Cisco Systems has warned that hackers have infected at least 500,000 routers and storage devices in dozens of countries with malicious software, Reuters reported.
Cisco’s Talos cyber intelligence unit said it has confidence that the Russian government is behind the campaign, dubbed VPNFilter, possibly in preparation for another massive cyber attack on Ukraine.
Cisco said the hacking software shares code with malware used in previous cyber attacks that the U.S. government has attributed to Moscow.
The malware may be used for espionage, to interfere with internet communications or launch destructive attacks on Ukraine, which has previously blamed Russia for massive hacks that took out parts of its energy grid and shuttered factories.
The Russian government has denied assertions by Ukraine, the United States, other nations and western cyber-security firms that the Kremlin is behind a global hacking program. Media reports earlier said Russia made attempts to harm Ukraine’s economy and interfering in the 2016 U.S. presidential election.
The warning about the malware – which includes a module that targets industrial networks like ones that operate the electric grid – will be amplified by alerts from members of the Cyber Threat Alliance (CTA), a non-profit group that promotes the fast exchange of data on new threats between rivals in the cyber security industry.
Members include Cisco, Check Point Software Technologies, Fortinet, Palo Alto Networks, Sophos Group and Symantec.
“We should be taking this pretty seriously,” CTA Chief Executive Officer Michael Daniel said in an interview.

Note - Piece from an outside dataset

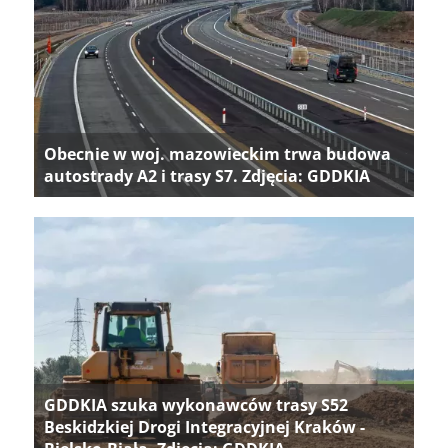
Obecnie w woj. mazowieckim trwa budowa
autostrady A2 i trasy S7. Zdjęcia: GDDKIA
GDDKIA szuka wykonawców trasy S52
Beskidzkiej Drogi Integracyjnej Kraków -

Cisco shared technical details on VPNFilter with the group during a video briefing describing what it has learned over the past few months analyzing the campaign.
While VPNFilter infects routers and internet-connected storage devices used in home offices and small offices, the compromised devices can be used to launch attacks on larger targets. The report said infected devices are scattered across at least 54 countries.
Cisco determined the hackers are targeting Ukraine following a surge in infections in that country on May 8. VPNFilter gives hackers remote access to infected machines, which they can use for spying, launching attacks on other computers or downloading additional types of malware.